A Conditional Evaluation of Brazil’s Bolsa Família Conditionalities
摘要
Brazil’s Programa Bolsa Família (PBF) is the largest conditional cash transfer (CCT) in the world. It aims to reduce poverty by providing money to poor households, conditional on children attending school and regular medical appointments. What we call the common rationale holds that these conditionalities induce parents, especially mothers, to invest in their children’s human capital, helping to break the intergenerational cycle of poverty. While PBF’s short-term effects on income poverty and some school and health outcomes are well established, evidence for the common rationale remains limited and uncertain. Yet this does not exhaust the case for PBF’s conditionalities. This chapter argues that they can still be defended on other normative grounds. To make this case, we develop a framework for normative evaluation that incorporates attention to context, synthetic reasoning, and recognition of the normative weight of social beliefs.

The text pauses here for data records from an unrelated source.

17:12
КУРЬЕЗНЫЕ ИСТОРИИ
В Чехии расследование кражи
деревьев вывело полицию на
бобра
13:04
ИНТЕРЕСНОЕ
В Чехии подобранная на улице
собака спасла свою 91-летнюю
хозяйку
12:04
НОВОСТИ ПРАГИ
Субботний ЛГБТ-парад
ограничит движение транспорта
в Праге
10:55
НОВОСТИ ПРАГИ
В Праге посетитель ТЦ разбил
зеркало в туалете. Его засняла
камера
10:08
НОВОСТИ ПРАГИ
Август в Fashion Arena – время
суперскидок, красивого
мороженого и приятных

PBF and its conditionalities are then evaluated across three dimensions: programmatic performance, legitimacy, and feasibility. PBF as a whole performs well on all three. Conditionalities in particular enhance the program’s legitimacy among non-beneficiaries, increase the political and public support needed for its endurance, and contribute positively by strengthening beneficiaries’ connection to free public services and improving the coordination of Brazil’s welfare system. While this is a conditional and contextual defense of conditionalities, it provides general lessons for the debate on basic income. Conditional transfers can be superior to unconditional ones when they connect basic income with the offer of universal basic services. This is particularly important if we think basic income can undermine welfare state universalism.